Deskriptive Studie: Crystalloids and Colloids
Die Studie, mit dessen Durchführung ich im Rahmen des Forschungsaufenthaltes begonnen habe, trägt den Titel: «Use of Crystalloids and Colloids in Europe per year from 2010 to 2019: Protocol for an international descriptive study». Ich werde anhand von pharmakologischen/industriellen Daten untersuchen, inwiefern sich der Vertrieb verschiedener Infusionslösungen in Europa zwischen 2010 und 2019 verändert hat. Dies ist von Interesse, weil in den vergangenen 20 Jahren viel Forschung im Bereich der Flüssigkeitstherapie betrieben wurde. Dabei ging es nicht nur um die Menge an Flüssigkeit, die den Patient*innen intravenös verabreicht wird, sondern auch um die Art der Infusionslösung. Die zwei grossen Gruppen von Infusionslösungen, die heute standardmässig eingesetzt werden, sind die Kolloide und die Kristalloide. Besonders die Anwendung von Kolloiden wurde in den vergangenen Jahren stark diskutiert: Es gibt Hinweise, dass diese die Sterblichkeit von Patient*innen erhöhen und zu mehr Komplikationen führen.
Inwiefern verschiedene Studien die klinische Praxis in Europa verändert haben, ist nicht klar. Dies möchte ich anhand meiner deskriptiven Studie herausfinden. Noch weiss ich nicht, von wie vielen europäischen Ländern mir die Datenakquirierung gelingen wird. Ich hoffe jedoch, dass ich vor allem von den grossen Ländern komplette Datensets erhalte.
Während meines Aufenthaltes habe ich für diese Studie das Studienprotokoll verfasst, das kürzlich publiziert wurde. Das Verfassen und Publizieren von Studienprotokollen ist bei dieser Art von Studie nicht unbedingt nötig. Es zwingt einen im Planungsprozess jedoch dazu, sich schon sehr konkret Gedanken über das Design und die Durchführung der Studie zu machen. Ein publiziertes Studienprotokoll dient so einerseits als Leitfaden für die Durchführung, andererseits ist es ein Qualitätsmerkmal. Falls nach Publikation der eigentlichen Studie von Aussenstehenden Fragen zum Design oder den Resultaten auftauchen oder etwas in Frage gestellt wird, kann man genau nachweisen, weshalb man wie vorgegangen ist und dass man die Studie so durchgeführt hat, wie diese geplant war. Auf diese Weise ist die Forschung nachvollziehbar und transparent – zwei Merkmale, die im heutigen Wissenschafts-Dschungel und einer Zeit, in der «evidence-base» das Mass aller Dinge ist, von grosser Wichtigkeit sind.
Freizeit
Nach dem anfänglich harschen Wetter hielt Anfang Mai endlich der Frühling Einzug. Auch die Coronamassnahmen wurden gelockert, was den Wochenenden wieder mehr Leben einhauchte. Auf Empfehlung eines Freundes besuchte ich in Humlebæk «Louisiana», das Museum für Moderne Kunst.
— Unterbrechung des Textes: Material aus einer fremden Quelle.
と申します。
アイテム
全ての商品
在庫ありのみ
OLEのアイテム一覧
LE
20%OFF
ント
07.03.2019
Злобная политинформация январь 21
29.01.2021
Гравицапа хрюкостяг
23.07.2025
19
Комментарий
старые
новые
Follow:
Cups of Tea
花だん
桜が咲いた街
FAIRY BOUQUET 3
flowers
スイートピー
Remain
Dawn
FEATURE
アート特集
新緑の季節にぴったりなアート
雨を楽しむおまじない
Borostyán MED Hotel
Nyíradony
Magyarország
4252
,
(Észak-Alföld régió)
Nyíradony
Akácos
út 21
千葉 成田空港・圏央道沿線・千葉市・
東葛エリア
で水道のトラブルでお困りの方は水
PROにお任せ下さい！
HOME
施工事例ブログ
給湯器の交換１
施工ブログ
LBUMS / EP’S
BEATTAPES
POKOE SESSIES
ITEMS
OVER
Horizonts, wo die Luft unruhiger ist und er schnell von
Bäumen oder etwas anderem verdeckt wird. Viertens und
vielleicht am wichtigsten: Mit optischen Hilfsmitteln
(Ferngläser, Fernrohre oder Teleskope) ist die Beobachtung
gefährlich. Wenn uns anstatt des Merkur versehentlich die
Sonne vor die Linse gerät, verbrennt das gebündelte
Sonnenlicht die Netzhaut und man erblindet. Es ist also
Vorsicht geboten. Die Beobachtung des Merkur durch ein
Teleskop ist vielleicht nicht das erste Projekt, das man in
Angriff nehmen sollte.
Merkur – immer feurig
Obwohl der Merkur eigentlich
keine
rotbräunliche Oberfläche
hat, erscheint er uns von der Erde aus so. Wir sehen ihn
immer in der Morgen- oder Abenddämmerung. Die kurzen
Es liegt wunderschön auf einem Hügel, direkt über dem Meer und schon alleine wegen des Gartens mit den Skulpturen und der herrlichen Aussicht lohnt sich ein Besuch. Als ich dort war, gab es gerade eine Sonderausstellung zum Thema Mutterschaft, welche mir gut gefallen hat.
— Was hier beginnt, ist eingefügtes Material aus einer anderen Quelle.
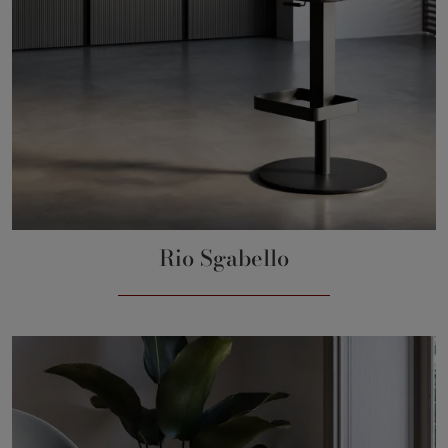
Rio Sgabello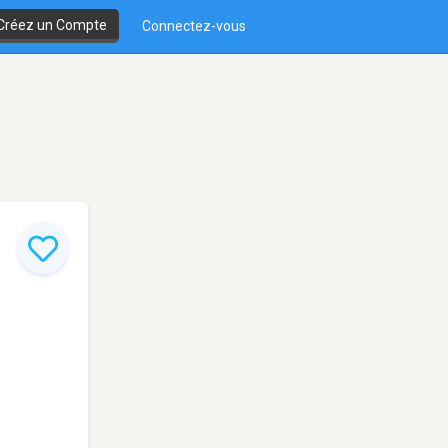
Créez un Compte
Connectez-vous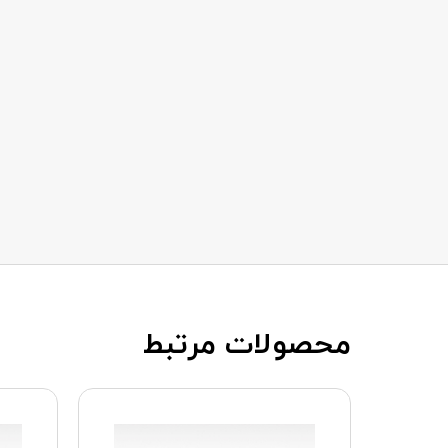
محصولات مرتبط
Doch auch Kopenhagen selber bietet neben einer wahnsinnig langen Einkaufsstrasse viele schöne Ecken mit Parks und Cafés, die zum Verweilen einladen. Und ähnlich wie in Basel ist man auch in Kopenhagen am einfachsten mit dem Fahrrad unterwegs. Auf den breit ausgebauten Fahrradwegen machte dies in Dänemark sogar noch mehr Freude als zu Hause. Wenn ich Lust hatte, der Grossstadt etwas zu entfliehen, fuhr ich mit dem Zug nach Køge, einer kleinen Küstenstadt südwestlich von Kopenhagen und besuchte eine gute Freundin von mir. Das Leben so nah am Meer war für mich eine neue Erfahrung und ich kann gut nachvollziehen, was die Menschen in diese kleinen Küstenorte zieht zum Wohnen.
Fazit
Auch wenn die Coronapandemie zu Beginn die möglichen Freizeitaktivitäten eingeschränkt hat und nur wenige soziale Kontakte zuliess, so darf ich doch auf zwei intensive, lehrreiche, spannende und inspirierende Monate zurückblicken. Ich werde mich bestimmt immer wieder gerne an den Frühling in Kopenhagen zurückerinnern.